== Segment start ==

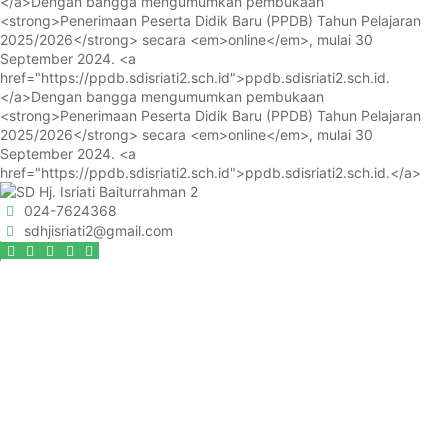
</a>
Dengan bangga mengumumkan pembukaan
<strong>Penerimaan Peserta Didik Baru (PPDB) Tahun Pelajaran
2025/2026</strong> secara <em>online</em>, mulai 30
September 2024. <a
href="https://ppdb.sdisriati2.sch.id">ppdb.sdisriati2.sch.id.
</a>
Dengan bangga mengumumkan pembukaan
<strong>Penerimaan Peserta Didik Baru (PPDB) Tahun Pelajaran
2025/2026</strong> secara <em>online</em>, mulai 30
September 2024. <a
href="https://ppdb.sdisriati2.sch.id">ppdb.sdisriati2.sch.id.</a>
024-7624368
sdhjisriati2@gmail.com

== Segment end ==
== Segment start ==

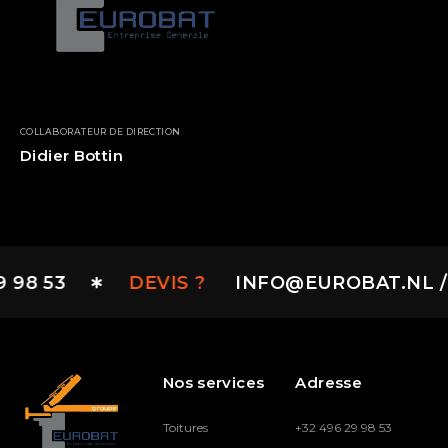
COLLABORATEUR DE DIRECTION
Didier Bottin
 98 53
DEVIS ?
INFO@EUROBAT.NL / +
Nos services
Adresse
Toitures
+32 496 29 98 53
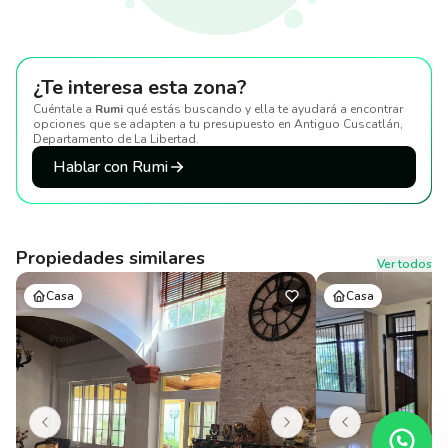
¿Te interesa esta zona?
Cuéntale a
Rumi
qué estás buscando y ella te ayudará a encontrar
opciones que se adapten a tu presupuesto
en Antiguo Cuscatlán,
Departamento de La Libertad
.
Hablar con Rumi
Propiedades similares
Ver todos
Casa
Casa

== Segment end ==

**AIM OF THE EXERCISE**
Give the lines in the rows above, from the line containing "COLLABORATEUR DE DIRECTION" through the line containing "496 29 98 53", as a JSON list of strings. Use one string per line and leave out any blank lines.

**RESULT OF THIS EXERCISE**
[
  "COLLABORATEUR DE DIRECTION",
  "Didier Bottin",
  " 98 53",
  "DEVIS ?",
  "INFO@EUROBAT.NL / +",
  "Nos services",
  "Adresse",
  "Toitures",
  "+32 496 29 98 53"
]